In their book, Crucial Conversations: Tools for Talking When the Stakes are High, four researchers explain how this plays out in our day-to-day interactions with people. They tell a hypothetical story about a woman named Maria who suspects her husband is being unfaithful because of a suspicious charge on their credit card statement. She spends all day stewing in her feelings of anger, hurt, and betrayal until her husband arrives home from work. As soon as he walks in she shouts, “How could you do this to me?!”

With minimal investigation or information gathering, Maria:

  • observed the information (strange credit card charge)

  • told herself a story about it (her husband is having an affair)

  • felt a response to the story (hurt, anger, betrayal)

  • and then acted on that feeling (shouted at her husband)

That’s the pattern:

OBSERVE —> TELL A STORY —> FEEL SOMETHING —> ACT ON THE FEELING

It’s what my son did with the bugs and it’s what we do mindlessly every day. The vast majority of our behaviors have nothing to do with the actual circumstance and everything to do with the story we’ve told ourselves about it.

How Meditation Helps

A consistent meditation practice makes it much easier to consciously shift control to the prefrontal area of your brain when you feel anxious, angry, or afraid. Ten, twenty, or thirty minutes each day is great exercise for your mind. You develop the mental strength to experience your present circumstances as they are and deal with reality as it exists rather than react to the story you’ve told yourself about it.

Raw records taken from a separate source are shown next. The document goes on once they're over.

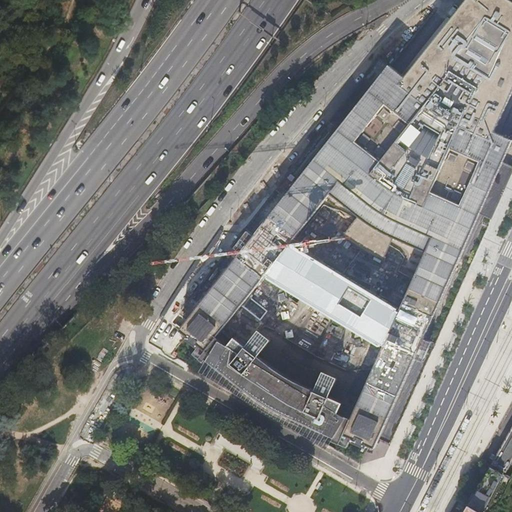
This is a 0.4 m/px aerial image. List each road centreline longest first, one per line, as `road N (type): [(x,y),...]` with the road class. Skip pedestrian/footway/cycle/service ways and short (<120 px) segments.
road 1 (residential): [(399,507),(383,490),(143,352),(141,342),(204,231),(278,139),(419,0)]
road 2 (trunk): [(0,358),(148,227),(296,61),(389,0)]
road 3 (trunk): [(0,355),(275,0)]
road 4 (trunk): [(220,0),(0,281)]
road 5 (trunk): [(146,0),(0,253)]
road 6 (primary): [(511,261),(399,507)]
road 7 (residential): [(41,511),(79,449),(202,511)]
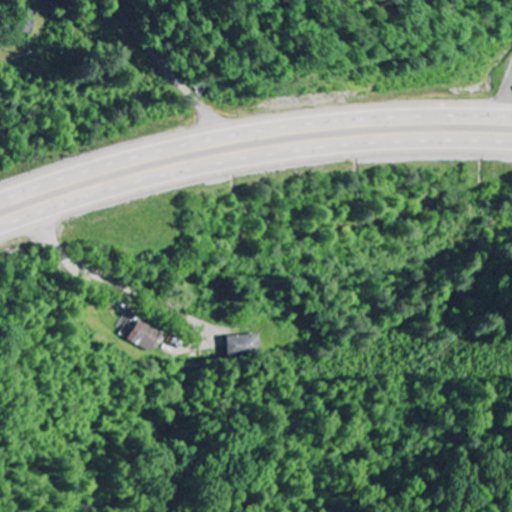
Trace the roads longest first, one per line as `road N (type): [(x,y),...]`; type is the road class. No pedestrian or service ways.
road 1 (trunk): [(0,239),(236,173),(406,153),(511,153)]
road 2 (trunk): [(511,112),(405,113),(226,135),(0,198)]
road 3 (residential): [(226,135),(114,0)]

One of the best - and most simple - ways to exercise your mind in meditation is to name what you experience. It is literally as simple as it sounds.

When you breathe in, say, “I am breathing in.”

When you breathe out, say, “I am breathing out.”

When you hear a car drive by, say, “I hear a car drive by.”

When your nose itches, say, “My nose itches.”

When you think about a conversation with a co-worker, say, “I am thinking about a conversation with a co-worker.”

When you name your present experience, you activate the prefrontal area of your brain so you can receive your experiences, thoughts, and emotions rather than react to them. As you develop this practice in meditation, you acquire the ability to access it in times of fear, stress, and conflict too.

Your brain is like a tool - the more you understand how it works, the more you can use it to your advantage. Take a moment and name what’s around you. Name what' your body is doing. Name what your mind is thinking. Experience the present moment just as it is, and let your mind find some rest.